PromptBench (Zhu et al., 2023) · NeurIPS Datasets/Benchmarks track · link

Systematic perturbation suite for prompt robustness and consistency scoring.

Language Models (Mostly) Know What They Know (Kadavath et al., 2022) · arXiv · link

Connects confidence estimation to reliability; useful for interpreting when unstable answers should trigger abstention.

HaluEval (Li et al., 2023) · EMNLP Findings / arXiv · link

Includes contradiction-like failures against evidence and world facts across tasks.

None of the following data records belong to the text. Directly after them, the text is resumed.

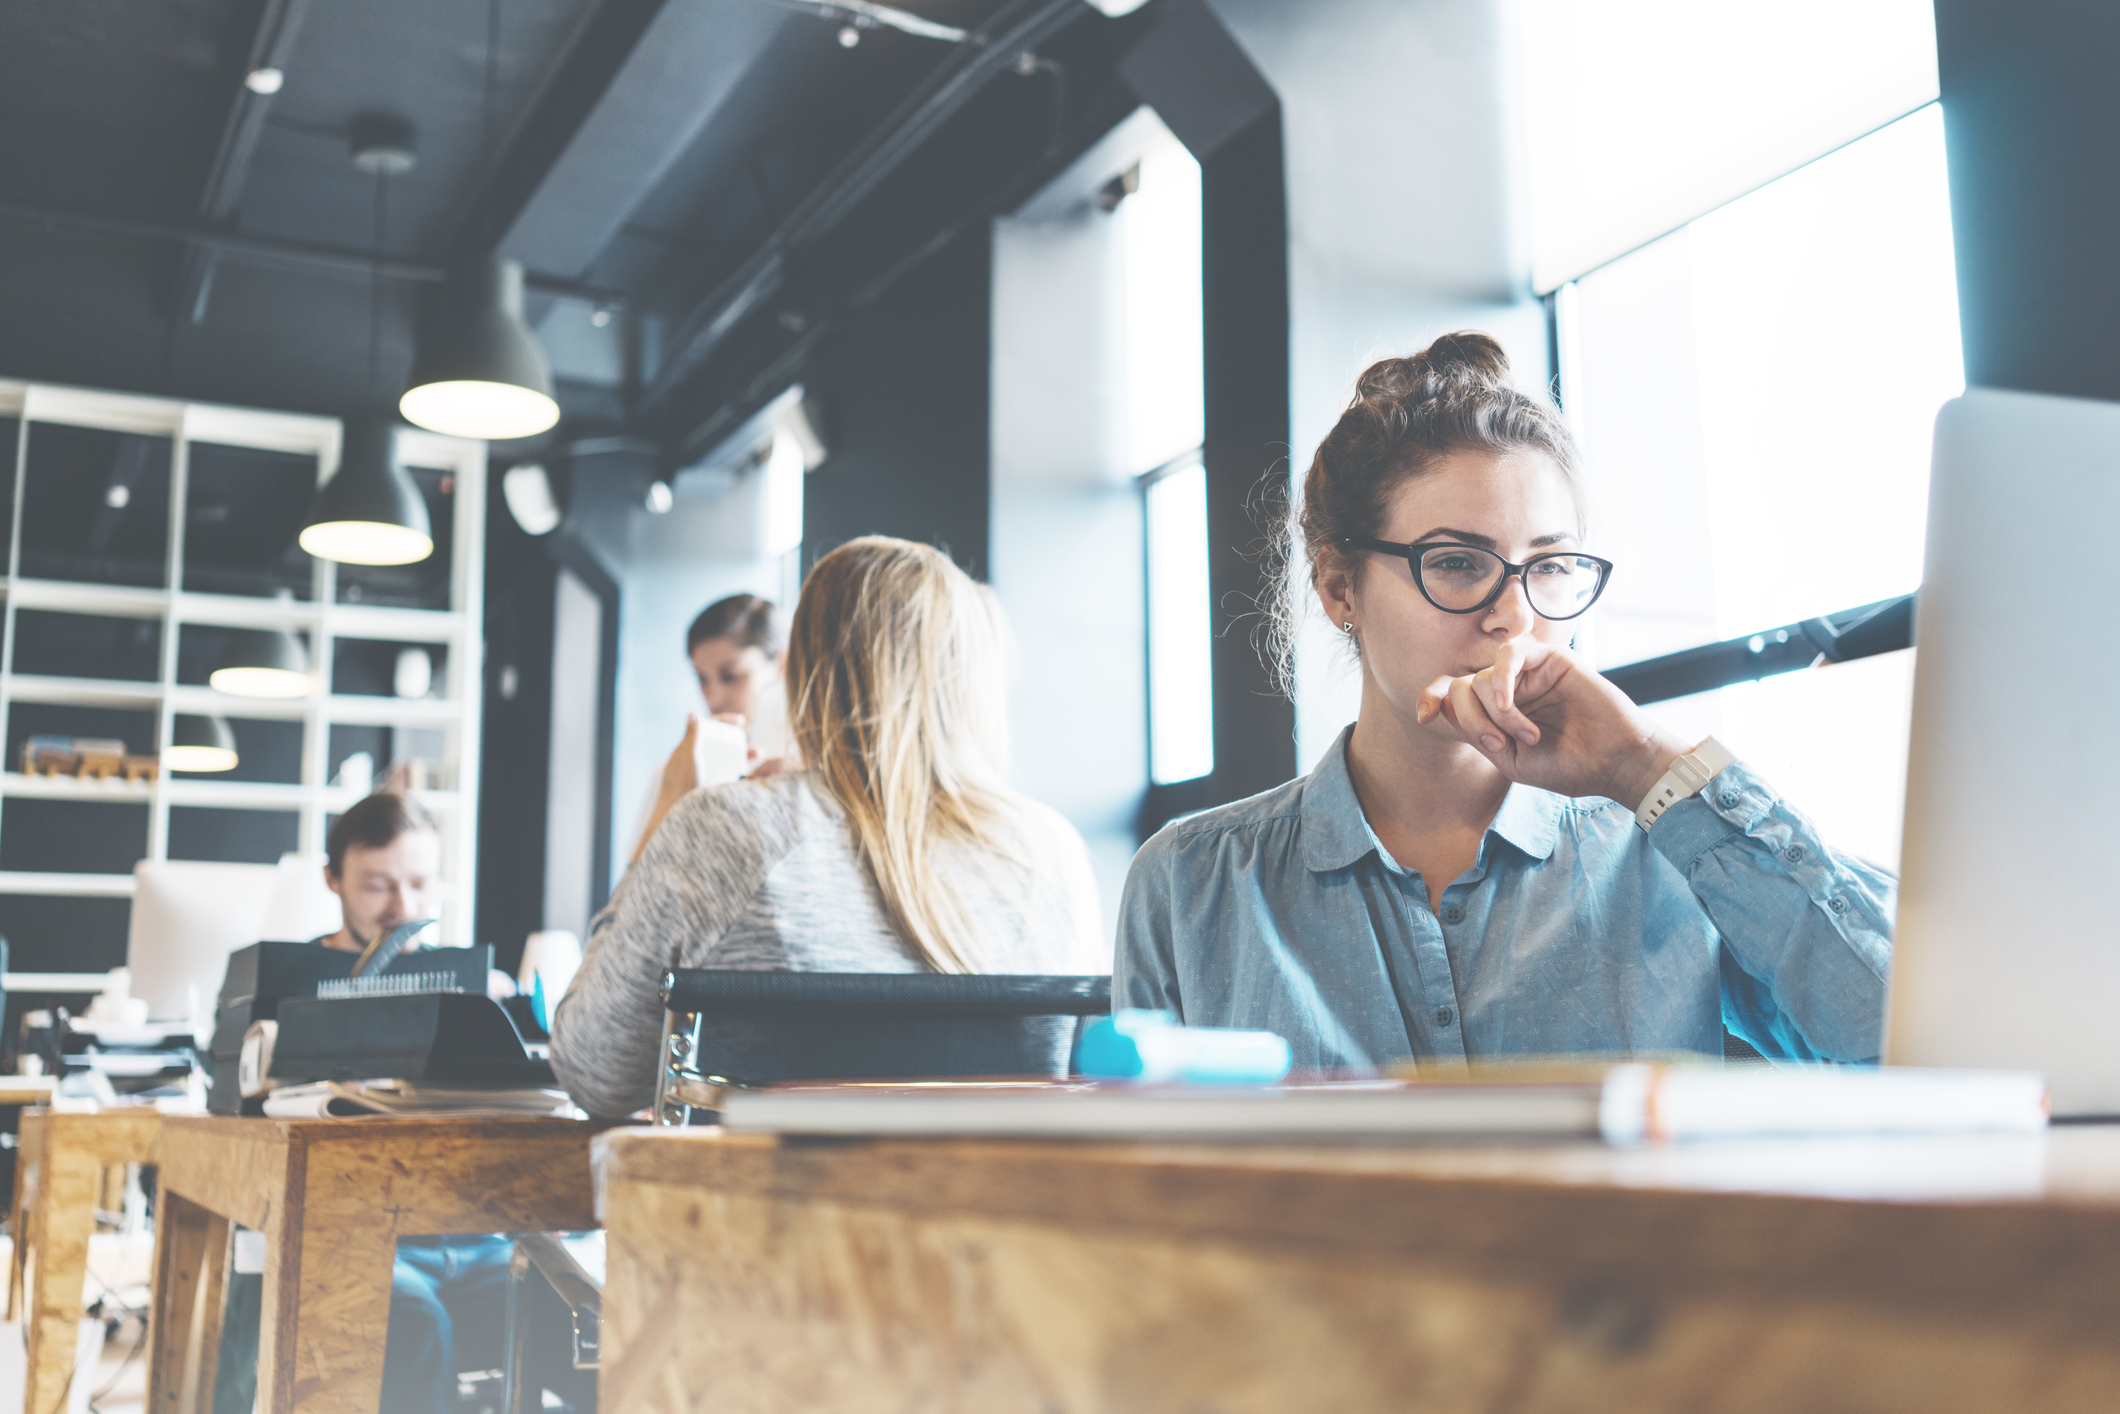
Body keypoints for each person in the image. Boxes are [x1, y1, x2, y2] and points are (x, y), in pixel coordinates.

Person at [1114, 332, 1893, 1070]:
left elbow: (1909, 1041)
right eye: (1457, 562)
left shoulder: (1668, 853)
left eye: (1549, 567)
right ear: (1339, 588)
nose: (1515, 617)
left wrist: (1645, 765)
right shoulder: (1192, 883)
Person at [553, 535, 1108, 1118]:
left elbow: (593, 1072)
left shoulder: (725, 827)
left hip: (773, 1182)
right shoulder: (1052, 853)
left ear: (800, 671)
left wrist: (665, 819)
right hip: (997, 1179)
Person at [213, 792, 511, 1414]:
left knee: (573, 1305)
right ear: (333, 879)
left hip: (465, 1228)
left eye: (420, 884)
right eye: (378, 885)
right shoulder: (279, 990)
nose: (402, 907)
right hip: (344, 1223)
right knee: (413, 1322)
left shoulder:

Blog Posts & Practitioner Resources

Prompting Guide: Consistency Techniques (DAIR.AI, ongoing) — https://www.promptingguide.ai/techniques/consistency Catalog of practical templates for self-consistency sampling and voting.
OpenAI Prompt Engineering Guide (OpenAI, ongoing) — https://platform.openai.com/docs/guides/prompt-engineering Production heuristics for reducing answer variance.
Anthropic research notes on confidence/consistency (Anthropic, ongoing) — https://www.anthropic.com/news Applied discussions of confidence and reliability behavior.

Benchmarks & Datasets

Name	Year	Description	Link
TruthfulQA	2022	Truthfulness under misconception pressure	https://arxiv.org/abs/2109.07958
ANLI	2020	Adversarial entailment/contradiction NLI	https://arxiv.org/abs/1910.14599
HANS	2019	NLI heuristic stress test	https://aclanthology.org/P19-1334/
WinoGrande	2020	Robust coreference benchmark	https://arxiv.org/abs/1907.10641
Winogender	2018	Demographic-swapped consistency diagnostics	https://aclanthology.org/N18-2003/
PromptBench	2023	Prompt perturbation robustness benchmark	https://arxiv.org/abs/2306.04528

GitHub Repos

chain-of-thought-hub — https://github.com/FranxYao/chain-of-thought-hub Reproducible prompts and evaluation scripts for consistency-sensitive reasoning tasks.
BIG-Bench-Hard — https://github.com/suzgunmirac/BIG-Bench-Hard Hard reasoning tasks often used in variance/consistency studies.
lm-evaluation-harness — https://github.com/EleutherAI/lm-evaluation-harness Standardized benchmarking framework for multi-prompt comparisons.

Key Takeaways

Key Insights

Cross-sample disagreement is one of the most useful black-box uncertainty signals in practice.
“Self-consistency decoding” improves outcomes but does not mean models are intrinsically self-consistent.
Robust evaluation must include paraphrase and prompt perturbation tests, not single-template scores.